_WHAT YOU SHOULD DO_.
What lines in the following entries hold the word "string"? Copy each one.
:: MATERIALS PROVIDED
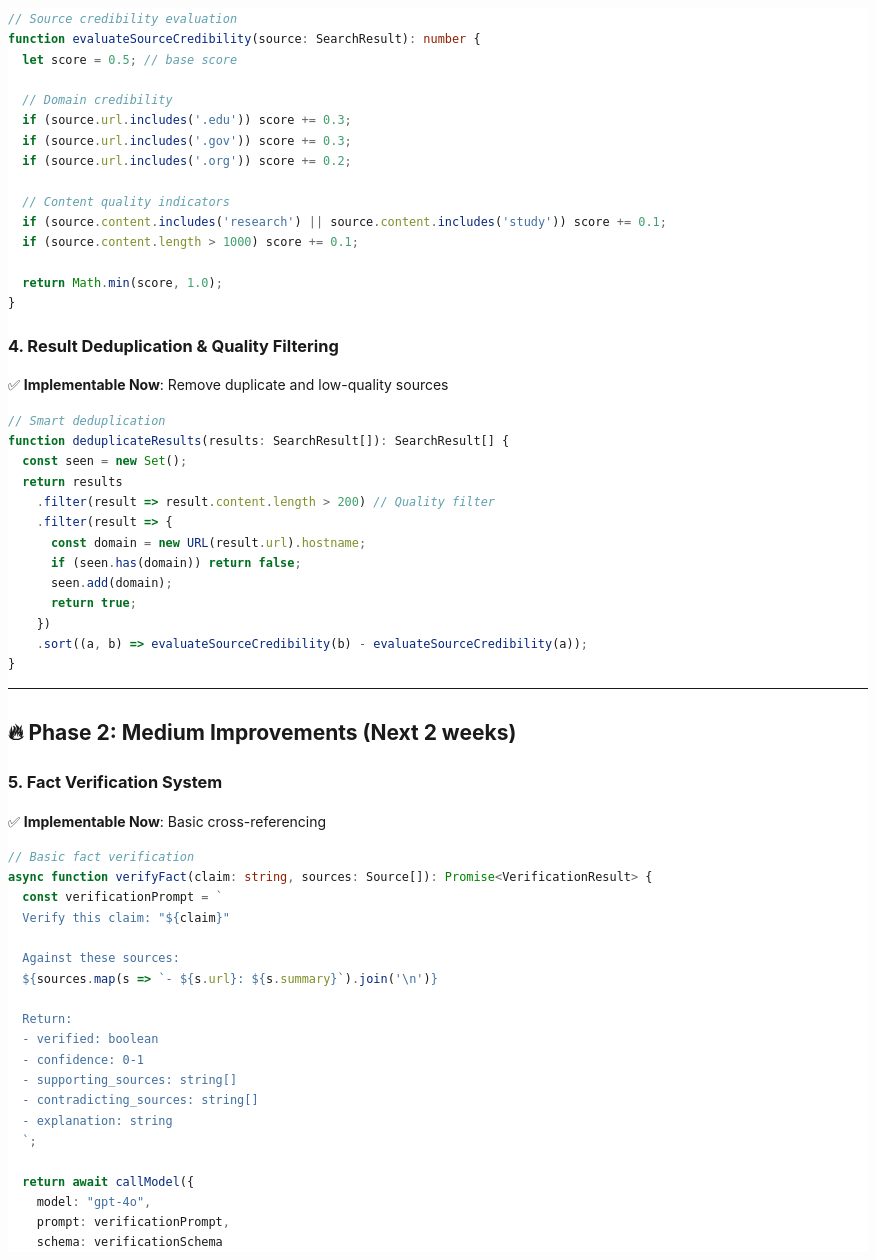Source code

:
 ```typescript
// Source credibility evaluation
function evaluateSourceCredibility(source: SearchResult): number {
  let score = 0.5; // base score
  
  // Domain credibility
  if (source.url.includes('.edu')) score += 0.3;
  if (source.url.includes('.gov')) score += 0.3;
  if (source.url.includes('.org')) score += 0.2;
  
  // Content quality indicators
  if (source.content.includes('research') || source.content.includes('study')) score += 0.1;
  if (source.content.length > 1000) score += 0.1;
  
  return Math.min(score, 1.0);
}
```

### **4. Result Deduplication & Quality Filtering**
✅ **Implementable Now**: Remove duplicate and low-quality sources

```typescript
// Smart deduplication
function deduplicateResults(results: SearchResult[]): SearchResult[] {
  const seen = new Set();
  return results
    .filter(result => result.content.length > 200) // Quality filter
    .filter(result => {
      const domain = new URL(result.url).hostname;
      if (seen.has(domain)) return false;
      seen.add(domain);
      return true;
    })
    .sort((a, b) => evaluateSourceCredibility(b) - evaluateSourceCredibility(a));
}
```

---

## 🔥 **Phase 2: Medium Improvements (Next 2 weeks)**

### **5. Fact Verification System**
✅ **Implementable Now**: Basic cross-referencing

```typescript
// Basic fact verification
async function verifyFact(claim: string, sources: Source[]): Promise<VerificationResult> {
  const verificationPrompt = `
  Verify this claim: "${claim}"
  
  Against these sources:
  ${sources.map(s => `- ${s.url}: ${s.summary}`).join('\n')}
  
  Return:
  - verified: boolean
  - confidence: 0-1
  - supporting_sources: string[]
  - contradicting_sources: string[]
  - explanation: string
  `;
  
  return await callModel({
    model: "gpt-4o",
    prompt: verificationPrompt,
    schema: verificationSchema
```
::::
_EXERCISE ANSWER_.
async function verifyFact(claim: string, sources: Source[]): Promise<VerificationResult> {
  - supporting_sources: string[]
  - contradicting_sources: string[]
  - explanation: string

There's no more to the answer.